Sunday, September 10, 2017

Sermon: "You're Invited!" (Matthew 22:1-14)

I want to begin by reminding you how banquets took place in the first century.
Banquets were the big social event. Everyone went to banquets. Not everyone went to the king’s banquets, of course, much less a wedding banquet that a king hosted...But everyone went to a banquet. Even those who were poor, who lived in poverty, would attend banquets and, when they could, they’d save up their money to host banquets.
And invitations were always sent out in advance. And the people who were invited were people who the host hoped to impress. If the host invites you, it’s because he hopes to impress you. Maybe he needs a favor from you. Or, maybe he doesn’t need anything right now, but knows that maintaining a good relationship with you might benefit him at some point in the future.
And you would accept the invitation for similar reasons. If the host was someone of good reputation, at the very least, perhaps some of that good reputation would rub off on you, and help you get your foot in the door somewhere.
So everyone who attended a banquet knew that their invitation was not simply due to the grace and kindness of the host. Everyone was expecting something from someone else. It was all a big social give and take. At some point, in some way, the favor would be returned.
It would be an insult to refuse an invitation. It would especially be an insult if that invitation came from the king himself. Refusing the invitation would be like saying, “you have nothing for me: nothing that I want, nothing that I could benefit from. I need nothing from you. You’re not worth my time… so I’m not coming.”
This is not the message you want to send to the king! Kings considered themselves the father of their people, the one on whom all their people depended.
You wouldn’t say to the king, “you are nothing to me, you have nothing I want, nothing I need, nothing that could help me.” You wouldn’t say that! Refusing the king’s invitation sends the message, “You’re not worth my time.” You wouldn’t do that!
Yet that’s exactly what the invited guests in this story do. The king invites them, and sends out some of his slaves to let them know when the banquet is ready, but they refuse to come.

▶ _Stored entries_
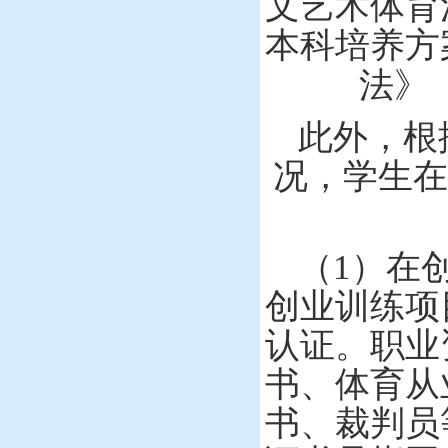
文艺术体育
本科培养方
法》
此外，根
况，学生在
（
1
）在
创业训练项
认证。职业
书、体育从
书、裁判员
==
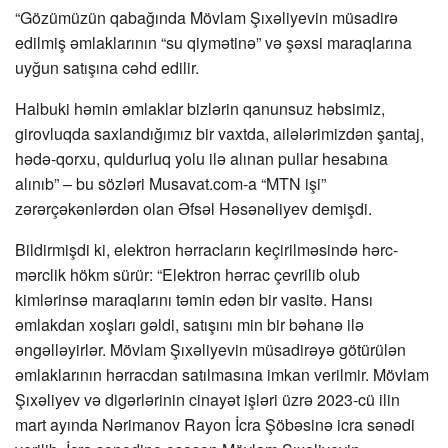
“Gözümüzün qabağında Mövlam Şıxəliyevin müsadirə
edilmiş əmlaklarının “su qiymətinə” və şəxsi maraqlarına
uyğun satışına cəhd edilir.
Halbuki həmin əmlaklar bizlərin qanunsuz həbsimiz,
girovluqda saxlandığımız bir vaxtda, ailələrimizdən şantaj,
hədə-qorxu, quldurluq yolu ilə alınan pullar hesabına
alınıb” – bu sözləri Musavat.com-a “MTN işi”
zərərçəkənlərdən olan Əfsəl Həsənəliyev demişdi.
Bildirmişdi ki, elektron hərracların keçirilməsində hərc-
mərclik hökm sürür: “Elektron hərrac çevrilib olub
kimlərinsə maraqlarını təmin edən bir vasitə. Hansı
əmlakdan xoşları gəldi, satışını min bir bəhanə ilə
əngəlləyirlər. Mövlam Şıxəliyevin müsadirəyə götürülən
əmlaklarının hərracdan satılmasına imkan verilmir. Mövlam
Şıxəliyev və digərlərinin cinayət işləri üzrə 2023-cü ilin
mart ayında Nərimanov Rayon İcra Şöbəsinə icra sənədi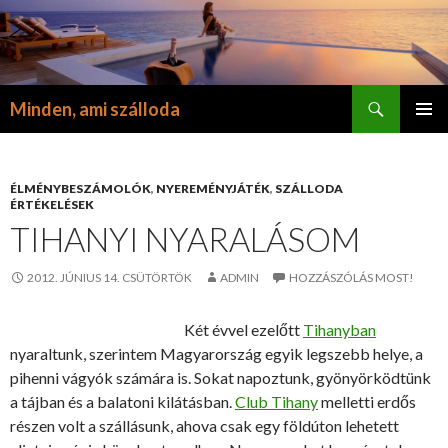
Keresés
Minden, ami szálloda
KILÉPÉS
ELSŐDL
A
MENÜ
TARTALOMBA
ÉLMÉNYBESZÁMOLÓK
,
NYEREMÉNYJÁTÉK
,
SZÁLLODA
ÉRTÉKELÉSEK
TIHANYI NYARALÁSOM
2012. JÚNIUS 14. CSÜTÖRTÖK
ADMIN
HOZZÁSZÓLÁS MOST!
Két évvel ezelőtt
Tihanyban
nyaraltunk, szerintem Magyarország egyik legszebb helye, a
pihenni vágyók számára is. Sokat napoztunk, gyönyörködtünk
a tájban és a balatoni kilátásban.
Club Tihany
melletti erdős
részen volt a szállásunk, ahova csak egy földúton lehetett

▶ _WHAT THIS TASK INVOLVES_
Reproduce word for word the stretch of the sermon from "Banquets were the" through "to host banquets.".

▶ _EXERCISE ANSWER_
Banquets were the big social event. Everyone went to banquets. Not everyone went to the king’s banquets, of course, much less a wedding banquet that a king hosted...But everyone went to a banquet. Even those who were poor, who lived in poverty, would attend banquets and, when they could, they’d save up their money to host banquets.